Department of Obstetrics and Gynecology, CHU Montpellier, Giraud, Montpellier, France.
Inserm, CESP Center for Research in Epidemiology and Population Health - U1018, Reproduction and Child Development, Villejuif, France.
Acta Obstet Gynecol Scand. 2018 Nov;97(11):1300-1308. doi: 10.1111/aogs.13418. Epub 2018 Aug 2.
When an orofacial cleft lip is discovered, precise characterization of this malformation is necessary, especially the extension of this cleft to the secondary palate. We aimed to develop and evaluate the feasibility/reproducibility of a score-based quality control for the visualization of the fetal hard palate during the second-trimester scan.
All ultrasound images of fetal hard palate assessed routinely during second-trimester scan were retrospectively retrieved for a 6-month period. One hundred of these images were randomly selected and analyzed by two blinded reviewers, according to a scoring system (0-6 points). Criteria retained in the score were complete palate bone horizontal plate, presence of two pterygoid processes, visible alveolar ridge, and horizontal axis of insonation. A score ≥4 defined images of good quality.
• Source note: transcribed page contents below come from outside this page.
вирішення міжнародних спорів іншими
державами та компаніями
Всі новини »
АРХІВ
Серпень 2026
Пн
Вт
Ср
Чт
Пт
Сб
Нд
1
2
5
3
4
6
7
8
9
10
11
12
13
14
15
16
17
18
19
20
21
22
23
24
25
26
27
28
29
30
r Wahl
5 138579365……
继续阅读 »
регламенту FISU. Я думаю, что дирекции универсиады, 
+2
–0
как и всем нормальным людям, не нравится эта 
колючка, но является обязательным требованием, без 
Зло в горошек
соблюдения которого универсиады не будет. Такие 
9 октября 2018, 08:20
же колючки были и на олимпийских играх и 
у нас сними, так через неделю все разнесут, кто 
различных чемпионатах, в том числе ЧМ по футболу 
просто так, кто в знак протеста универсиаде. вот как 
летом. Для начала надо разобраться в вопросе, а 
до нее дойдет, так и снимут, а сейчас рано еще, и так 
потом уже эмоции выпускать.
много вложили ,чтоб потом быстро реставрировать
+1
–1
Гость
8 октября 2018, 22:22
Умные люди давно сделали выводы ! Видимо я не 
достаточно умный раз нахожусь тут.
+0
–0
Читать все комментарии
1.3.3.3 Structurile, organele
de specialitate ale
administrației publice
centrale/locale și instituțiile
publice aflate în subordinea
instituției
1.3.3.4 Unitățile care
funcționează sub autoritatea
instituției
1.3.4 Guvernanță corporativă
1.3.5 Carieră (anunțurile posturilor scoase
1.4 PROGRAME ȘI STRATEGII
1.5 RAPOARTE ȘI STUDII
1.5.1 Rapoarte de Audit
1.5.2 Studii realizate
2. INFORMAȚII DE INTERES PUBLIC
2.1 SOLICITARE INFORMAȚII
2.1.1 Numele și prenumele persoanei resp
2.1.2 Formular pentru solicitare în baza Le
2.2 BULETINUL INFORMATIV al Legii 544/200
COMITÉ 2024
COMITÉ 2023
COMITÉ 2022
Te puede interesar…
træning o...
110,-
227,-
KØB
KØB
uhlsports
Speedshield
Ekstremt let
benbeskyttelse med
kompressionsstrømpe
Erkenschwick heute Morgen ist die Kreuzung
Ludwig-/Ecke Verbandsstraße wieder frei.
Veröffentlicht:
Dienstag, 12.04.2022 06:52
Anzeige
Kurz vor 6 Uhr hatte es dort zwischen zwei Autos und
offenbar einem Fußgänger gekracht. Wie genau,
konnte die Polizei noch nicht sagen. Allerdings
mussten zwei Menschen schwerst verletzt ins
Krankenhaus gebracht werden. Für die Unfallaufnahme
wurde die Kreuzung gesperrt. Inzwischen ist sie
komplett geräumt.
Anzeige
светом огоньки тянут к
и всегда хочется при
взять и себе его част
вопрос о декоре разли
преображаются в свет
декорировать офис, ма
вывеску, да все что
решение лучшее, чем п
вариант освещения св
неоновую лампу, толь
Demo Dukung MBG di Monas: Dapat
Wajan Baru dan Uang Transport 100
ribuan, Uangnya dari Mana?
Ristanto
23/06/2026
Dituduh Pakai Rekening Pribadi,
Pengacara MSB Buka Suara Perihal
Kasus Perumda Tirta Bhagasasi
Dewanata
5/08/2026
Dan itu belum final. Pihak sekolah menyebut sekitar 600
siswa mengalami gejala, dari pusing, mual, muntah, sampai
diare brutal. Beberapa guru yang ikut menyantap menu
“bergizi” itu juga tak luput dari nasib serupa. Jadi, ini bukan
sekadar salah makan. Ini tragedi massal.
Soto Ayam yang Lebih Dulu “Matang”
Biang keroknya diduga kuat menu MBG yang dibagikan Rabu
Inter- and intra-reviewer reproducibility was assessed.
Inter-reviewer reproducibility was excellent with significant correlation (Pearson coefficient 0.953; P < .0001), global adjusted κ coefficient (0.86, 95% CI 0.79-0.94) and individual criteria adjusted κ coefficient always > 0.8. Rates of images of good quality (score ≥ 4) were 75%-77%, also with excellent agreement (κ coefficient 0.89, 95% CI 0.79-0.99). Intra-reviewer reproducibility retrieved the same results (excellent agreement) except for the axis of insonation (satisfactory agreement).
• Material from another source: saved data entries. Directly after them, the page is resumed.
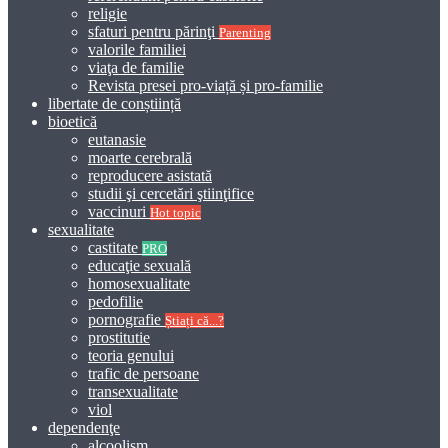
religie
sfaturi pentru părinţi
Parenting
valorile familiei
viaţa de familie
Revista presei pro-viață și pro-familie
libertate de conștiință
bioetică
eutanasie
moarte cerebrală
reproducere asistată
studii şi cercetări ştiinţifice
vaccinuri
Hot topic
sexualitate
castitate
PRO
educaţie sexuală
homosexualitate
pedofilie
pornografie
Știați că...?
prostitutie
teoria genului
trafic de persoane
transexualitate
viol
dependenţe
alcoolism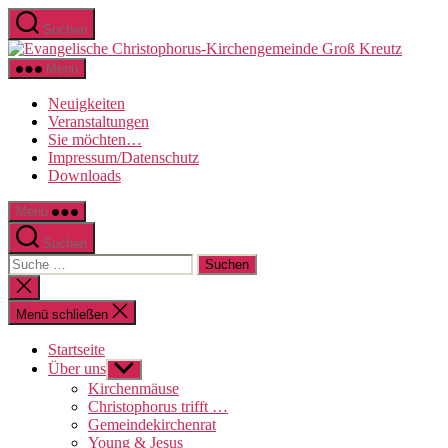
Direkt
Suchen
zum
Evange
Inhalt
Christo
wechseln
Menü
Kirche
Groß
Neuigkeiten
Kreutz
Veranstaltungen
Sie möchten…
Impressum/Datenschutz
Downloads
Menü
Suchen
Suche
nach:
Suche
schließen
Menü schließen
Startseite
Über uns
Untermenü
anzeigen
Kirchenmäuse
Christophorus trifft …
Gemeindekirchenrat
Young & Jesus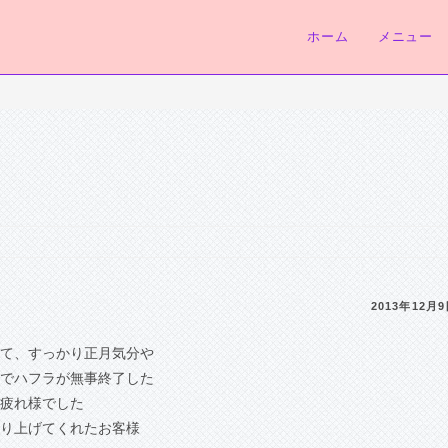
ホーム
メニュー
2013年12月
て、すっかり正月気分や
でハフラが無事終了した
疲れ様でした
り上げてくれたお客様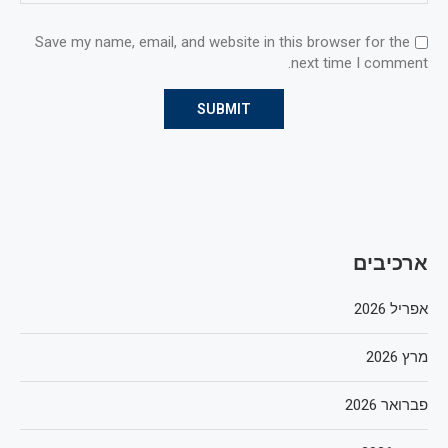
Save my name, email, and website in this browser for the
next time I comment.
ארכיבים
אפריל 2026
מרץ 2026
פברואר 2026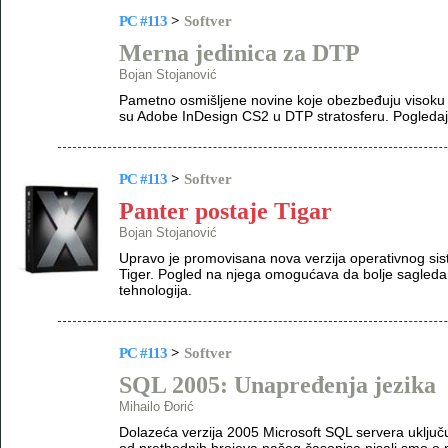
PC #113
>
Softver
Merna jedinica za DTP
Bojan Stojanović
Pametno osmišljene novine koje obezbeđuju visoku pro
su Adobe InDesign CS2 u DTP stratosferu. Pogledaj
PC #113
>
Softver
Panter postaje Tigar
Bojan Stojanović
Upravo je promovisana nova verzija operativnog sis
Tiger. Pogled na njega omogućava da bolje sagleda
tehnologija.
PC #113
>
Softver
SQL 2005: Unapređenja jezika
Mihailo Đorić
Dolazeća verzija 2005 Microsoft SQL servera uključ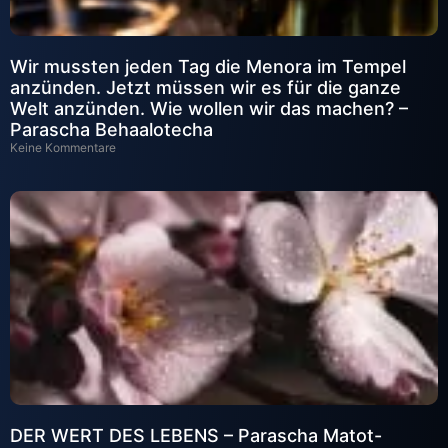
Wir mussten jeden Tag die Menora im Tempel
anzünden. Jetzt müssen wir es für die ganze
Welt anzünden. Wie wollen wir das machen? –
Parascha Behaalotecha
Keine Kommentare
DER WERT DES LEBENS – Parascha Matot-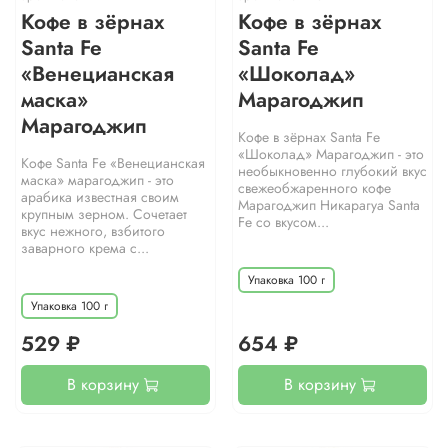
Кофе в зёрнах
Кофе в зёрнах
Santa Fe
Santa Fe
«Венецианская
«Шоколад»
маска»
Марагоджип
Марагоджип
Кофе в зёрнах Santa Fe
«Шоколад» Марагоджип - это
Кофе Santa Fe «Венецианская
необыкновенно глубокий вкус
маска» марагоджип - это
свежеобжаренного кофе
арабика известная своим
Марагоджип Никарагуа Santa
крупным зерном. Сочетает
Fe со вкусом...
вкус нежного, взбитого
заварного крема с...
Упаковка 100 г
Упаковка 100 г
529 ₽
654 ₽
В корзину
В корзину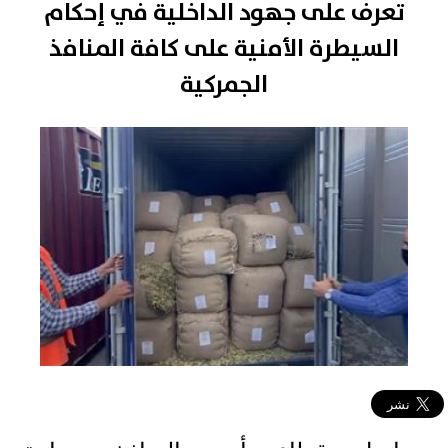
تعرف على جهود الداخلية في إحكام
السيطرة الأمنية على كافة المنافذ
الجمركية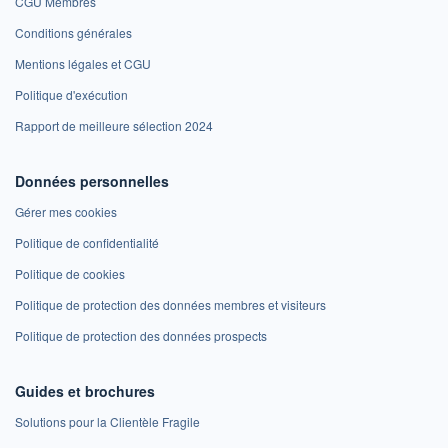
CGU Membres
Conditions générales
Mentions légales et CGU
Politique d'exécution
Rapport de meilleure sélection 2024
Données personnelles
Gérer mes cookies
Politique de confidentialité
Politique de cookies
Politique de protection des données membres et visiteurs
Politique de protection des données prospects
Guides et brochures
Solutions pour la Clientèle Fragile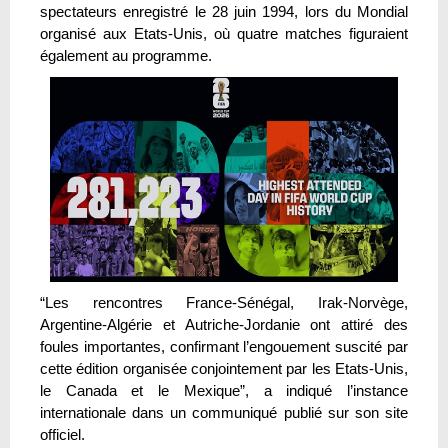
spectateurs enregistré le 28 juin 1994, lors du Mondial
organisé aux Etats-Unis, où quatre matches figuraient
également au programme.
“Les rencontres France-Sénégal, Irak-Norvège,
Argentine-Algérie et Autriche-Jordanie ont attiré des
foules importantes, confirmant l’engouement suscité par
cette édition organisée conjointement par les Etats-Unis,
le Canada et le Mexique”, a indiqué l’instance
internationale dans un communiqué publié sur son site
officiel.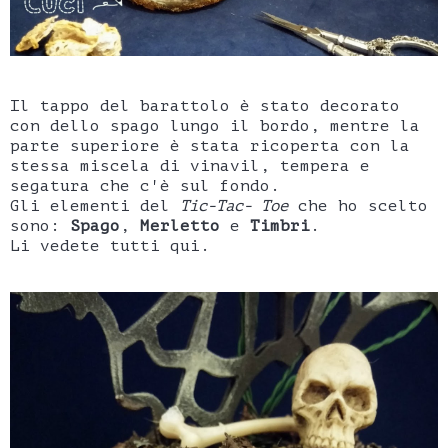
Il tappo del barattolo è stato decorato
con dello spago lungo il bordo, mentre la
parte superiore è stata ricoperta con la
stessa miscela di vinavil, tempera e
segatura che c'è sul fondo.
Gli elementi del
Tic-Tac- Toe
che ho scelto
sono:
Spago
,
Merletto
e
Timbri
.
Li vedete tutti qui.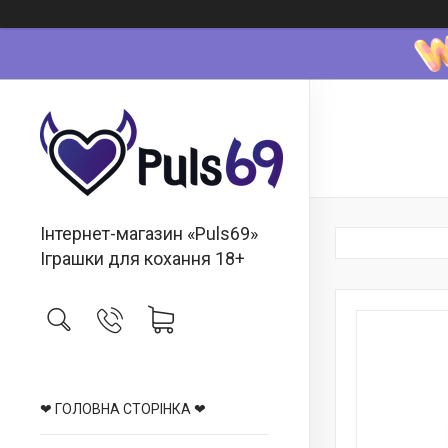
Інтернет-магазин «Puls69»
Іграшки для кохання 18+
❤ ГОЛОВНА СТОРІНКА ❤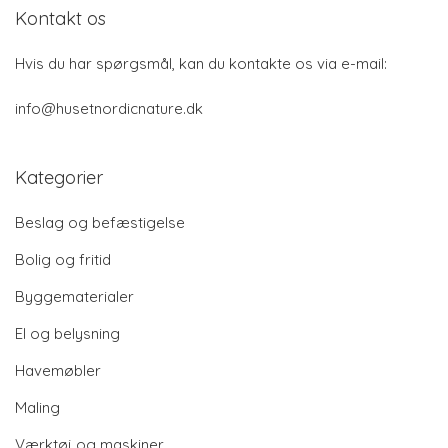
Kontakt os
Hvis du har spørgsmål, kan du kontakte os via e-mail:
info@husetnordicnature.dk
Kategorier
Beslag og befæstigelse
Bolig og fritid
Byggematerialer
El og belysning
Havemøbler
Maling
Værktøj og maskiner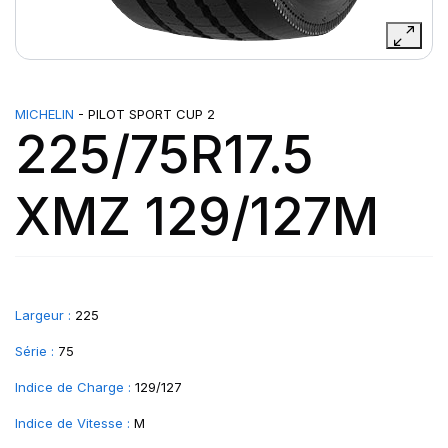
MICHELIN
- PILOT SPORT CUP 2
225/75R17.5
XMZ 129/127M
Largeur :
225
Série :
75
Indice de Charge :
129/127
Indice de Vitesse :
M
This simple image scoring system for the fetal palate is easy, has excellent inter- and intra-reviewer reproducibility and could also help sonographers to correctly identify the palate structure.
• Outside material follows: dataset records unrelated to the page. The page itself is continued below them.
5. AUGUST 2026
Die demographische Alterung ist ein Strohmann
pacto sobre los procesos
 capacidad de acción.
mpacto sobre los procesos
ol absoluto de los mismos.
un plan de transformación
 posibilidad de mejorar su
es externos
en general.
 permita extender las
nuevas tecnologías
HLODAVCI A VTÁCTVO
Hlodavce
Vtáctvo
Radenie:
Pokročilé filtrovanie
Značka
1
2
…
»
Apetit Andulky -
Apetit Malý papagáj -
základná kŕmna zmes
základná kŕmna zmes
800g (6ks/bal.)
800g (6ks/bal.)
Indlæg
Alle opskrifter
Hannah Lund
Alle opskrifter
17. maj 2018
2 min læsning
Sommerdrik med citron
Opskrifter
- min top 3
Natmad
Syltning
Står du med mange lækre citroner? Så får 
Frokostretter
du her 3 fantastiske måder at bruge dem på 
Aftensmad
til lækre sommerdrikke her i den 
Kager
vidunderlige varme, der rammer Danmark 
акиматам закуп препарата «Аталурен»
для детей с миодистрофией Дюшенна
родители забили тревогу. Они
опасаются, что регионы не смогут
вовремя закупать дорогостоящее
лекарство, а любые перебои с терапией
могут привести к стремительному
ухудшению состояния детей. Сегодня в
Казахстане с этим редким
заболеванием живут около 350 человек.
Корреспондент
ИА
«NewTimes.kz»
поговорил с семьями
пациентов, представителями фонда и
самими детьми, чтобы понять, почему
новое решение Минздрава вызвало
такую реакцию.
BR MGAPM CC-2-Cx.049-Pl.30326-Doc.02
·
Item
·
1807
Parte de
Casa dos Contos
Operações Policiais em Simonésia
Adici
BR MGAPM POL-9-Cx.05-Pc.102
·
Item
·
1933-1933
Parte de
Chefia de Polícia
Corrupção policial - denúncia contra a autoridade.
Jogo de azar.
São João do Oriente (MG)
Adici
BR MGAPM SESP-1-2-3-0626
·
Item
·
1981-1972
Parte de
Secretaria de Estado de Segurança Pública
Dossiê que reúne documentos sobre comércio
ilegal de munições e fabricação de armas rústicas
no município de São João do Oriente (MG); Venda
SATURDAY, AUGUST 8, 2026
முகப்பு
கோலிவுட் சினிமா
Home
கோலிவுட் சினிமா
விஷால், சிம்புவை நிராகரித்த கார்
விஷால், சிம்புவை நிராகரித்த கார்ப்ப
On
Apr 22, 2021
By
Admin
当发现口腔颌面部裂时,需要对该畸形进行精确的描述,特别是裂的延伸至腭部。我们旨在开发和评估一种基于评分的质量控制方法,用于在中孕期扫描中可视化胎儿硬腭。
回顾性检索了 6 个月期间在中孕期扫描中常规评估的所有胎儿硬腭超声图像。随机选择其中的 100 张图像,由两位盲法审阅者根据评分系统(0-6 分)进行分析。评分标准保留了完整的腭骨水平板、存在两个翼突、可见牙槽嵴和水平照射轴。评分≥4 定义为图像质量良好。评估了组内和组间的可重复性。
组内可重复性极好,相关性显著(Pearson 系数 0.953;P<0.0001),整体调整κ系数(0.86,95%置信区间 0.79-0.94)和个体标准调整κ系数始终>0.8。图像质量良好(评分≥4)的比例为 75%-77%,也具有极好的一致性(κ系数 0.89,95%置信区间 0.79-0.99)。组内可重复性也得到了相同的结果(极好的一致性),除了照射轴(满意的一致性)。
这种用于胎儿腭部的简单图像评分系统简单易用,具有极好的组内和组间可重复性,还可以帮助超声医师正确识别腭部结构。